(Records from a collection)

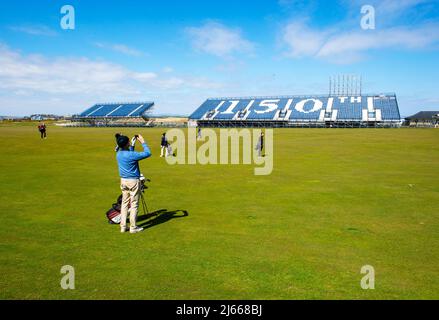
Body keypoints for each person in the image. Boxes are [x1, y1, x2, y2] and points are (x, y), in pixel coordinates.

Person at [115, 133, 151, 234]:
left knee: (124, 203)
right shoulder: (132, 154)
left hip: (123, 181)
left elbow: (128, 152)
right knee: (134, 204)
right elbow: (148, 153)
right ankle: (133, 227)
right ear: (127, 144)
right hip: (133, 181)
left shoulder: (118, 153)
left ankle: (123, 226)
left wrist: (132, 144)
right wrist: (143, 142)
...
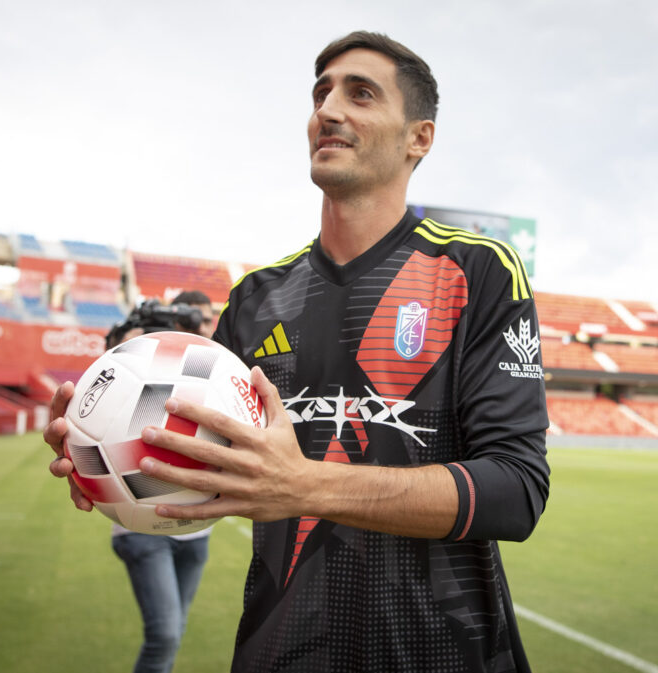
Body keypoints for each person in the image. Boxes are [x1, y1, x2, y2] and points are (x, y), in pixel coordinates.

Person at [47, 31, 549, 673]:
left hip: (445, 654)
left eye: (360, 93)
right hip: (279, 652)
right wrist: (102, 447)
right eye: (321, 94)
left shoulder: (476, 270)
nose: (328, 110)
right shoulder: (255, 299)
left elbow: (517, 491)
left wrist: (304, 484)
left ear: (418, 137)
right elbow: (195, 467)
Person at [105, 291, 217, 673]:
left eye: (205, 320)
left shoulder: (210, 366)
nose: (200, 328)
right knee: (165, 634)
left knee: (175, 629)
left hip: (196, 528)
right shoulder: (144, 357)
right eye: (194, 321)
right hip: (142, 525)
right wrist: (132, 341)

- Work request: Could you give the number of lines in the data above that contain the string "wrist", with no other words?

- Task solution: 5